UNITED STATES SECURITIES AND EXCHANGE COMMISSION
                            Washington, DC 20549

                                  FORM 8-K

            CURRENT REPORT PURSUANT TO SECTION 13 OR 15(d) OF THE
                       SECURITIES EXCHANGE ACT OF 1934

Date of Report (Date of earliest event reported)             NOVEMBER 20, 2003
Commission File Number:                                      000-10849
ALLEGIANT BANCORP, INC.
(Exact name of registrant as specified in its charter)
MISSOURI                                                     43-1262037
(State of other jurisdiction of                              (IRS Employer
incorporation or organization)                               Identification No.)
10401 CLAYTON ROAD, ST. LOUIS, MO                            63131
(Address of principal executive offices)                     (Zip Code)
(314) 692-8800
(Registrant's telephone number, including area code)







ITEM 5.   OTHER EVENTS AND REGULATION FD DISCLOSURE.

      On November 20, 2003, Allegiant Bancorp, Inc., a Missouri corporation
("Allegiant"), announced that it has entered into an Agreement and Plan of
Merger (the "Merger Agreement") with National City Corporation, a Delaware
corporation ("National City"). Pursuant to the Merger Agreement and subject
to the terms and conditions set forth therein, Allegiant will be merged with
and into National City, with National City being the surviving corporation
of such merger. In connection with the merger, at the election of the
holder, each outstanding share of Allegiant's common stock will be converted
into (1) $27.25 in cash, (2) 0.833 shares of National City common stock, or
(3) a combination thereof.

     A copy of the press release announcing the execution of the Merger
Agreement and related agreements was issued on November 20, 2003 and is
attached hereto as Exhibit 99.1. A copy of the Merger Agreement is attached
hereto as Exhibit 2.1. The foregoing description is qualified in its
entirety by reference to the full text of such exhibits.

ITEM 7.   FINANCIAL STATEMENTS, PRO FORMA FINANCIAL INFORMATION AND EXHIBITS.

(c) Exhibits.

         See Exhibit Index.








                                 SIGNATURES

         Pursuant to the requirements of the Securities Exchange Act of
1934, the registrant has duly caused this report to be signed on its behalf
by the undersigned hereunto duly authorized.

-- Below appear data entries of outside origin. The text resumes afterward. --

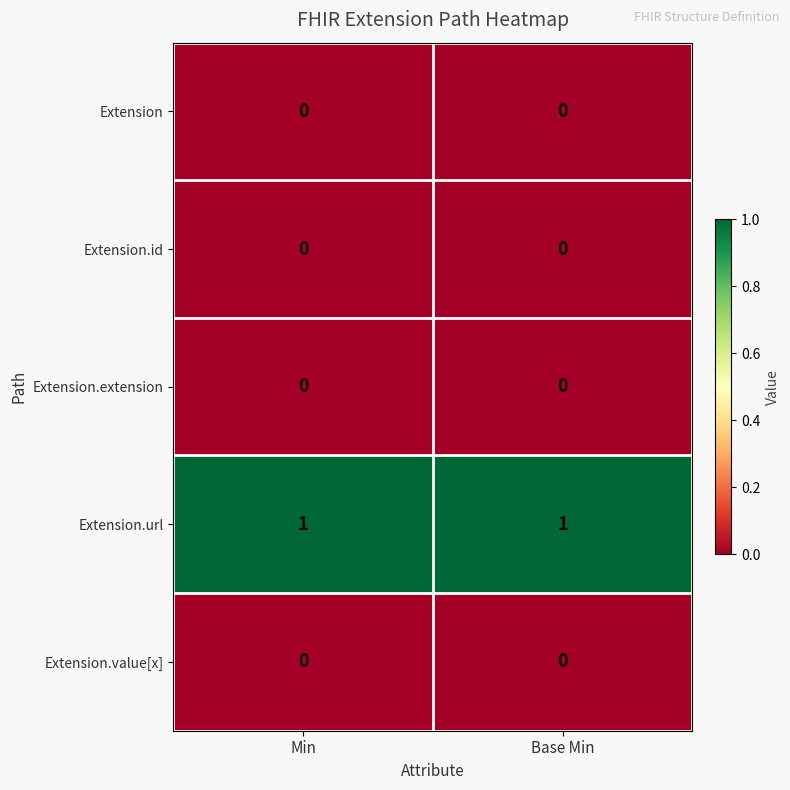

Reading left to right, list all the values displayed in this chart.

Extension: 0	0
Extension.id: 0	0
Extension.extension: 0	0
Extension.url: 1	1
Extension.value[x]: 0	0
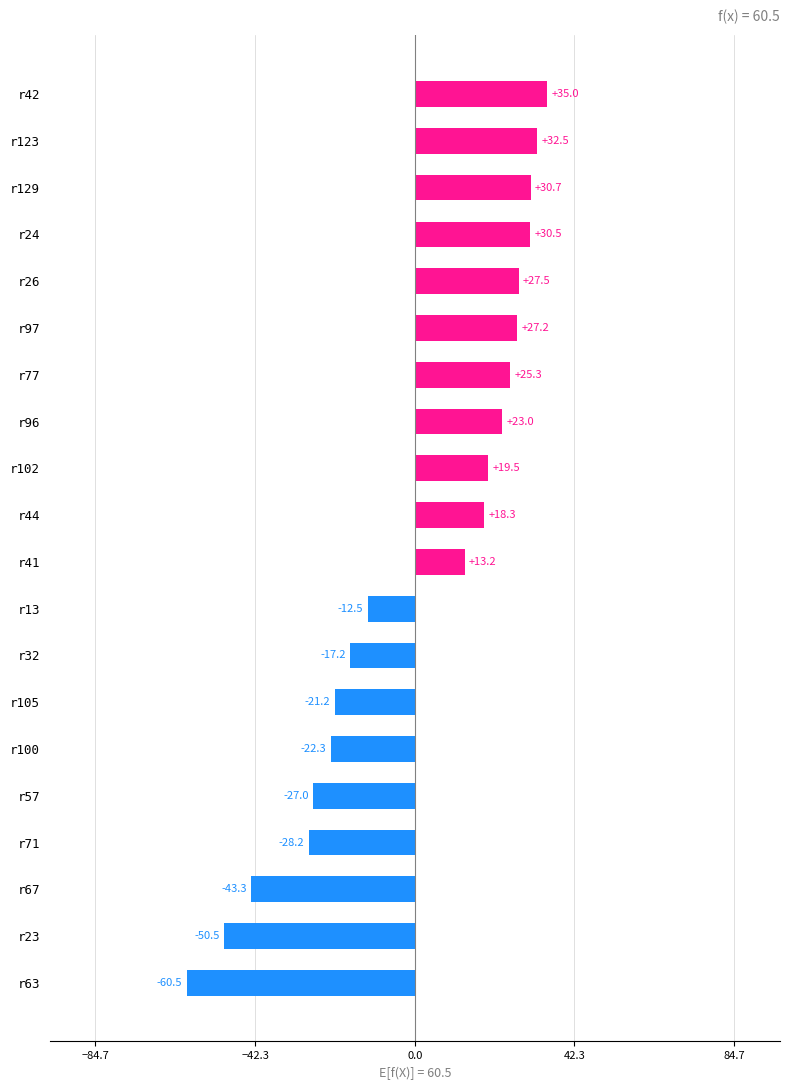

Reading bottom to top, list all the values displayed in this chart.

-60.5	-50.5	-43.3	-28.2	-27.0	-22.3	-21.2	-17.2	-12.5	13.2	18.3	19.5	23.0	25.3	27.2	27.5	30.5	30.7	32.5	35.0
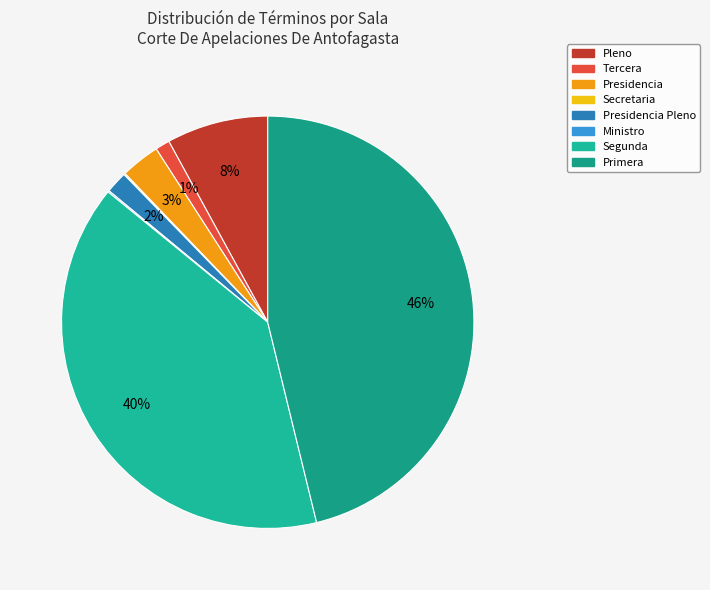

Rank the categories by value from highest to lowest.

Primera, Segunda, Pleno, Presidencia, Presidencia Pleno, Tercera, Secretaria, Ministro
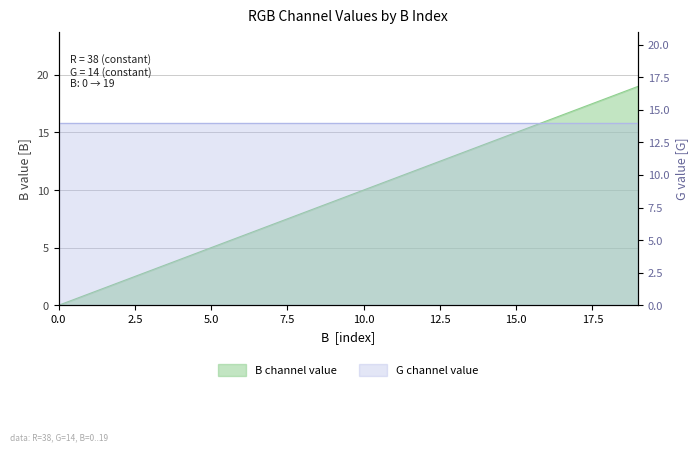

How many positive values are there?

19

                                  ALLEGIANT BANCORP, INC.



Dated: November 20, 2003          By: /s/ Jeffrey S. Schatz
                                     --------------------------------
                                     Jeffrey S. Schatz, Executive Vice President
                                      and Chief Financial/Operations Officer



                                EXHIBIT INDEX

Exhibit No.       Exhibit
-----------       -------

2.1               Agreement and Plan of Merger, dated as of November 19,
                  2003, among Allegiant and National City (schedules omitted).

99.1              Press release issued on November 20, 2003.